| Provided records |
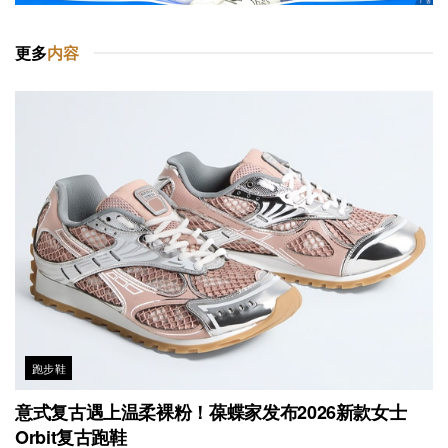
更多
内容
跑步鞋
意式复古遇上温柔裸粉！葆蝶家发布2026新款女士
Orbit复古跑鞋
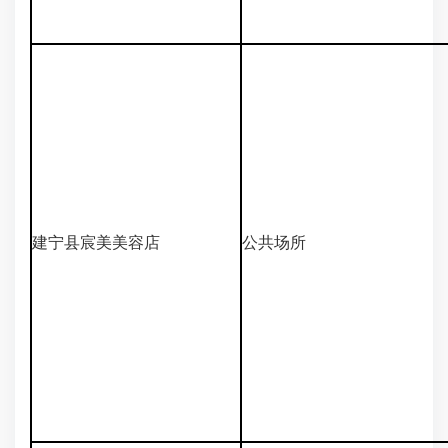
建宁县宸美美容店
公共场所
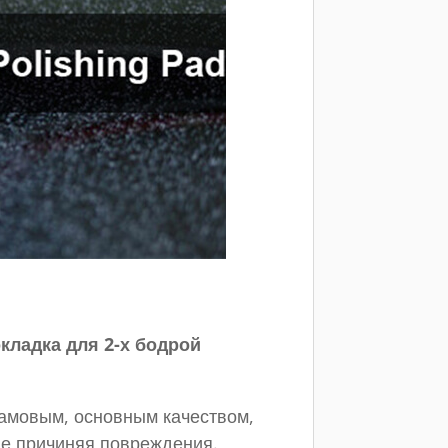
ладка для 2-х бодрой
рамовым, основным качеством,
не причиняя повреждения.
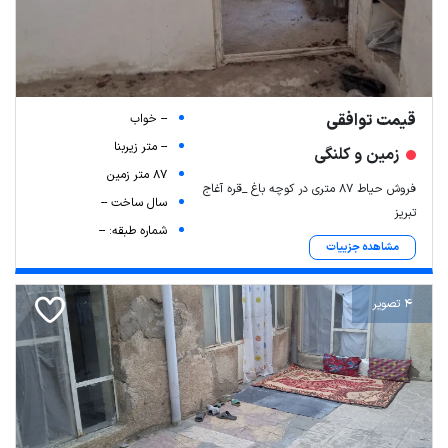
قیمت توافقی
-- خواب
-- متر زیربنا
زمین و کلنگی
87 متر زمین
فروش حیاط ۸۷ متری در کوچه باغ _قره آغاج
سال ساخت --
تبریز
شماره طبقه: --
مشاهده جزییات
4 تصویر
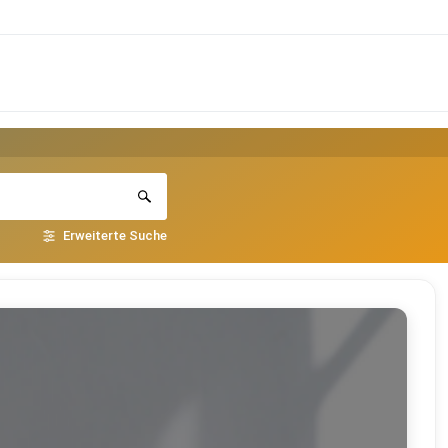
Erweiterte Suche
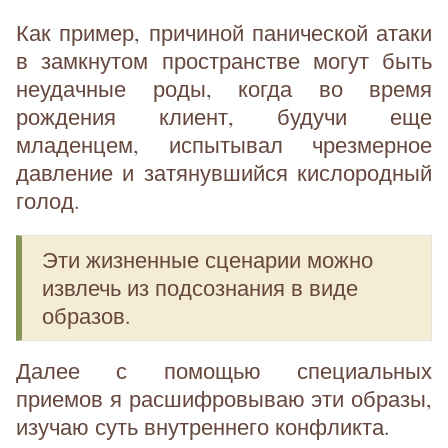
Как пример, причиной панической атаки
в замкнутом пространстве могут быть
неудачные роды, когда во время
рождения клиент, будучи еще
младенцем, испытывал чрезмерное
давление и затянувшийся кислородный
голод.
Эти жизненные сценарии можно
извлечь из подсознания в виде
образов.
Далее с помощью специальных
приемов я расшифровываю эти образы,
изучаю суть внутреннего конфликта.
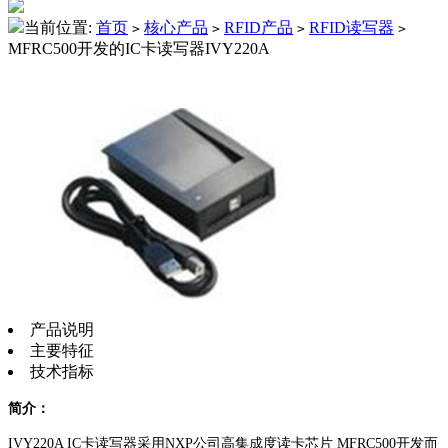
当前位置:
首页
核心产品
RFID产品
RFID读写器
>
>
>
>
MFRC500开发的IC卡读写器IVY220A
产品说明
主要特征
技术指标
简介：
IVY220A IC卡读写器采用NXP公司高集成度读卡芯片 MFRC500开发而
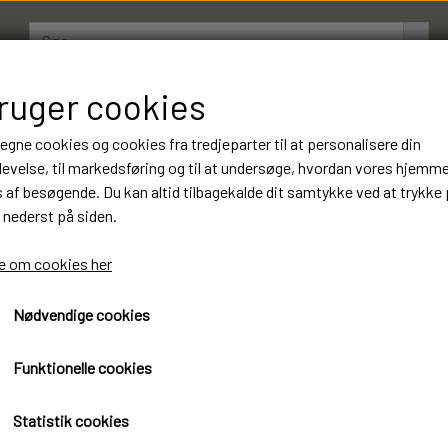
bruger cookies
AMESTRØMPER
BOXERSHORTS
OM LUKSUSSTR
 egne cookies og cookies fra tredjeparter til at personalisere din
evelse, til markedsføring og til at undersøge, hvordan vores hjemm
af besøgende. Du kan altid tilbagekalde dit samtykke ved at trykke 
10 Par Gianvaglia Boxersho
 nederst på siden.
Kvalitet. Varenummer: 3
 om cookies her
297,00 kr.
Nødvendige cookies
Øko-Tex standard 100 certificeret
Funktionelle cookies
Ginavaglia Boxershorts Luksus kvalitet
( Mixet farver )
Statistik cookies
10 Par 297 kr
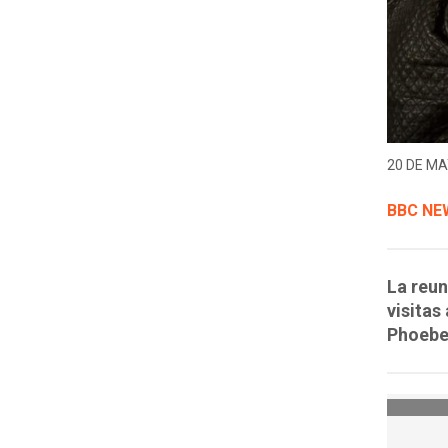
20 DE MA
BBC NE
La reun
visitas
Phoebe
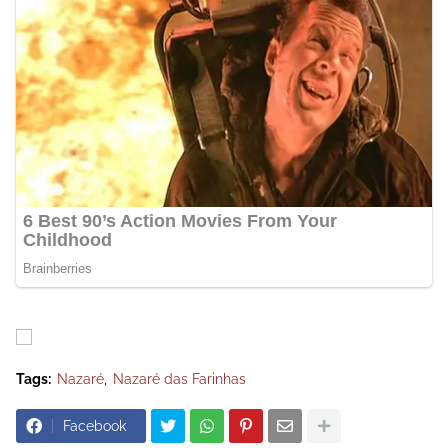
Tags:
Nazaré
Nazaré das Farinhas
Facebook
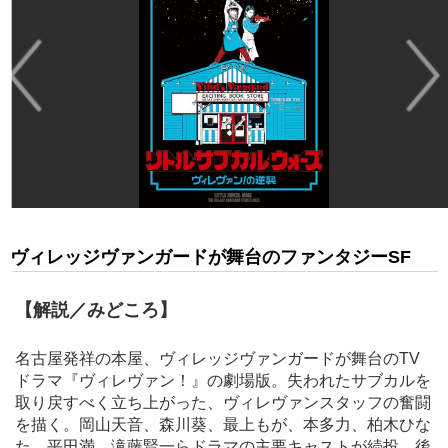
ヴィレッジヴァンガードが舞台のファンタジーSF
【解説／みどころ】
名古屋発祥の本屋、ヴィレッジヴァンガードが舞台のTV
ドラマ『ヴィレヴァン！』の劇場版。失われたサブカルを
取り戻すべく立ち上がった、ヴィレヴァンスタッフの奮闘
を描く。岡山天音、森川葵、最上もが、本多力、柏木ひな
た、平田満、滝藤賢一らドラマの主要キャストが続投。後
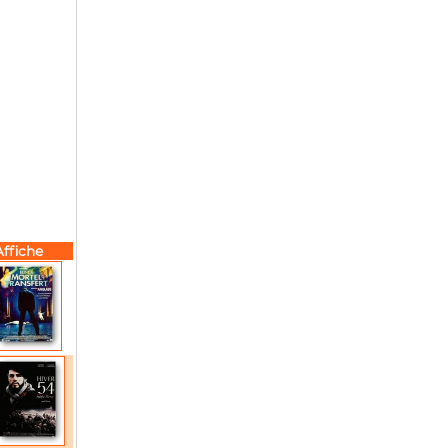
Affiche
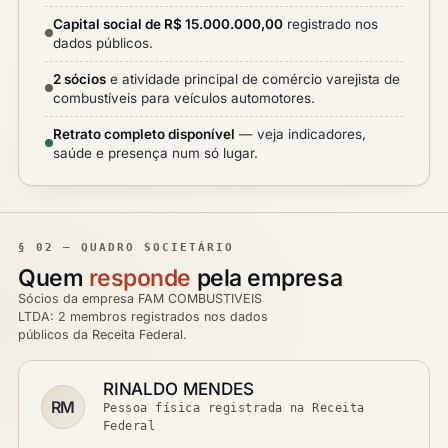
Capital social de R$ 15.000.000,00
registrado nos
dados públicos.
2 sócios
e atividade principal de comércio varejista de
combustíveis para veículos automotores.
Retrato completo disponível
— veja indicadores,
saúde e presença num só lugar.
§ 02 — QUADRO SOCIETÁRIO
Quem
responde
pela empresa
Sócios da empresa FAM COMBUSTIVEIS
LTDA: 2 membros registrados nos dados
públicos da Receita Federal.
RINALDO MENDES
RM
Pessoa física registrada na Receita
Federal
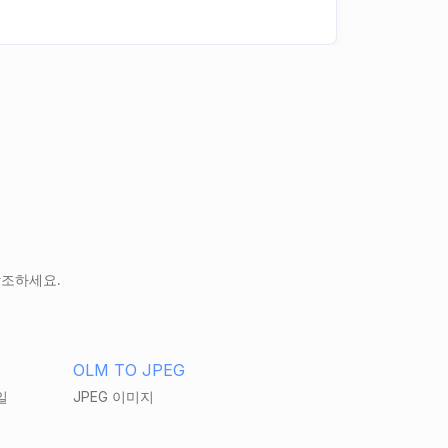
참조하세요.
OLM TO JPEG
일
JPEG 이미지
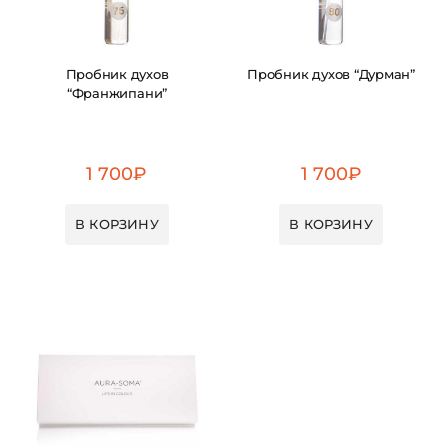
Пробник духов
Пробник духов “Дурман”
“Франжипани”
1 700
₽
1 700
₽
В КОРЗИНУ
В КОРЗИНУ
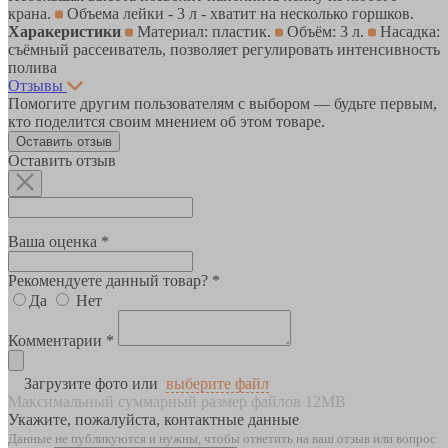
крана.
Объема лейки - 3 л - хватит на несколько горшков.
Харакеристики
Материал: пластик.
Объём: 3 л.
Насадка:
съёмный рассеиватель, позволяет регулировать интенсивность
полива
Отзывы
Помогите другим пользователям с выбором — будьте первым,
кто поделится своим мнением об этом товаре.
Оставить отзыв
Оставить отзыв
Ваша оценка *
Рекомендуете данный товар? *
Да
Нет
Комментарии *
Загрузите фото или
выберите файл
Максимальный суммарный размер файлов 12MB
Укажите, пожалуйста, контактные данные
Данные не публикуются и нужны, чтобы ответить на ваш отзыв или вопрос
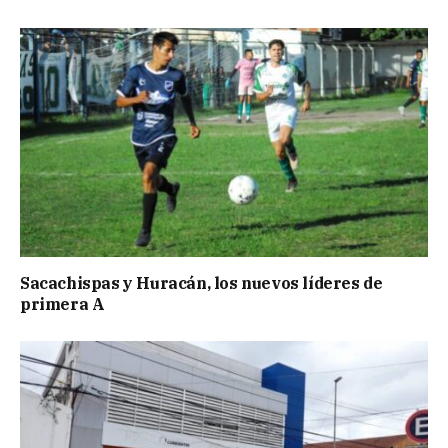
Sacachispas y Huracán, los nuevos líderes de
primera A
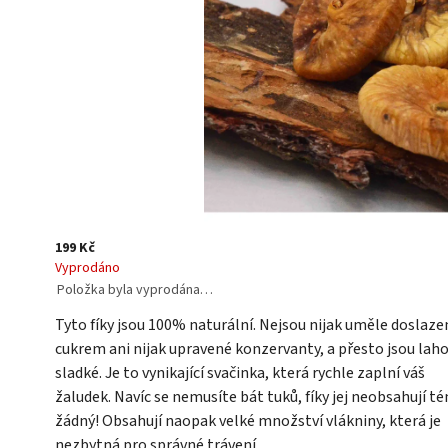
199 Kč
Vyprodáno
Položka byla vyprodána…
Tyto fíky jsou 100% naturální. Nejsou nijak uměle doslaze
cukrem ani nijak upravené konzervanty, a přesto jsou lah
sladké. Je to vynikající svačinka, která rychle zaplní váš
žaludek.
Navíc se nemusíte bát tuků, fíky jej neobsahují t
žádný! Obsahují naopak velké množství vlákniny, která je
nezbytná pro správné trávení.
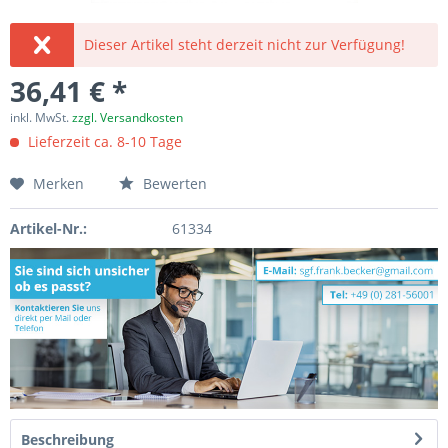
Dieser Artikel steht derzeit nicht zur Verfügung!
36,41 € *
inkl. MwSt.
zzgl. Versandkosten
Lieferzeit ca. 8-10 Tage
Merken
Bewerten
Artikel-Nr.:
61334
Beschreibung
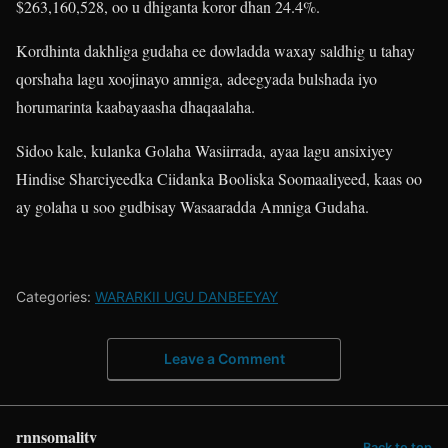
$263,160,528, oo u dhiganta koror dhan 24.4%.
Kordhinta dakhliga gudaha ee dowladda waxay saldhig u tahay
qorshaha lagu xoojinayo amniga, adeegyada bulshada iyo
horumarinta kaabayaasha dhaqaalaha.
Sidoo kale, kulanka Golaha Wasiirrada, ayaa lagu ansixiyey
Hindise Sharciyeedka Ciidanka Booliska Soomaaliyeed, kaas oo
ay golaha u soo gudbisay Wasaaradda Amniga Gudaha.
Categories:
WARARKII UGU DANBEEYAY
Leave a Comment
rnnsomalitv
Back to top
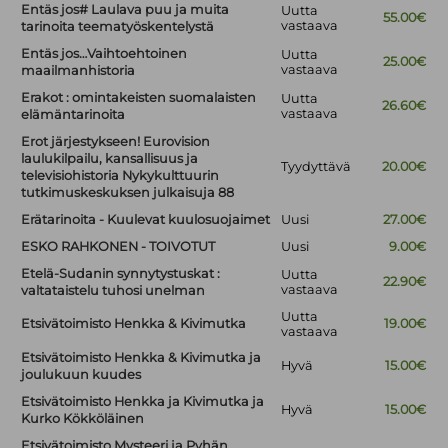
Entäs jos# Laulava puu ja muita
Uutta
55.00€
vastaava
tarinoita teematyöskentelystä
Entäs jos…Vaihtoehtoinen
Uutta
25.00€
vastaava
maailmanhistoria
Erakot : omintakeisten suomalaisten
Uutta
26.60€
vastaava
elämäntarinoita
Erot järjestykseen! Eurovision
laulukilpailu, kansallisuus ja
Tyydyttävä
20.00€
televisiohistoria Nykykulttuurin
tutkimuskeskuksen julkaisuja 88
Erätarinoita - Kuulevat kuulosuojaimet
Uusi
27.00€
ESKO RAHKONEN - TOIVOTUT
Uusi
9.00€
Etelä-Sudanin synnytystuskat :
Uutta
22.90€
vastaava
valtataistelu tuhosi unelman
Uutta
Etsivätoimisto Henkka & Kivimutka
19.00€
vastaava
Etsivätoimisto Henkka & Kivimutka ja
Hyvä
15.00€
joulukuun kuudes
Etsivätoimisto Henkka ja Kivimutka ja
Hyvä
15.00€
Kurko Kökköläinen
Etsivätoimisto Mysteeri ja Pyhän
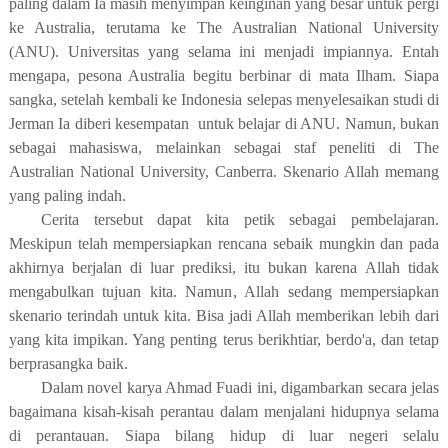
paling dalam Ia masih menyimpan keinginan yang besar untuk pergi
ke Australia, terutama ke The Australian National University
(ANU). Universitas yang selama ini menjadi impiannya. Entah
mengapa, pesona Australia begitu berbinar di mata Ilham. Siapa
sangka, setelah kembali ke Indonesia selepas menyelesaikan studi di
Jerman Ia diberi kesempatan
untuk belajar di ANU. Namun, bukan
sebagai mahasiswa, melainkan sebagai staf peneliti di The
Australian National University, Canberra. Skenario Allah memang
yang paling indah.
Cerita tersebut dapat kita
petik sebagai
pe
mbe
lajaran.
Meskipun telah mempersiapkan rencana sebaik mungkin
dan pada
akhirnya
berjalan di luar prediksi,
itu bukan karena
Allah tidak
mengabulkan
tujuan kita. Namun
,
Allah sedang mempersiapkan
skenario terindah untuk kita. Bisa jadi Allah memberikan lebih
dari
yang kita impikan. Yang
penting
terus berikhtiar, berdo'a, dan tetap
berprasangka baik.
Dalam novel karya Ahmad Fuadi ini, digambarkan secara jelas
bagaimana kisah-kisah perantau dalam menjalani hidupnya selama
di perantauan. Siapa bilang hidup di luar negeri selalu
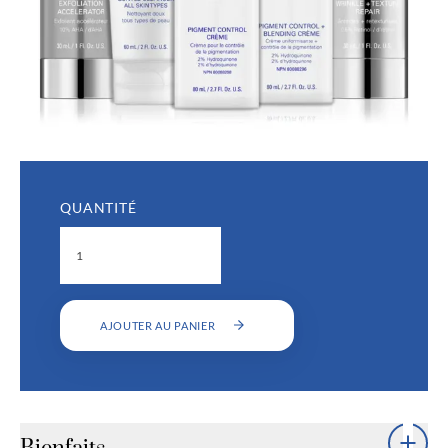
QUANTITÉ
AJOUTER AU PANIER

| Activity |
Set down again, word for word, every line from the one with "Sacachispas y Huracán, los nuevos líderes de" to the one with "Lieferzeit ca. 8-10 Tage" in the entries above, and omit the pictures.

| Result for this task |
Sacachispas y Huracán, los nuevos líderes de
primera A
199 Kč
Vyprodáno
Položka byla vyprodána…
Tyto fíky jsou 100% naturální. Nejsou nijak uměle doslaze
cukrem ani nijak upravené konzervanty, a přesto jsou lah
sladké. Je to vynikající svačinka, která rychle zaplní váš
žaludek.
Navíc se nemusíte bát tuků, fíky jej neobsahují t
žádný! Obsahují naopak velké množství vlákniny, která je
nezbytná pro správné trávení.
Dieser Artikel steht derzeit nicht zur Verfügung!
36,41 € *
inkl. MwSt.
zzgl. Versandkosten
Lieferzeit ca. 8-10 Tage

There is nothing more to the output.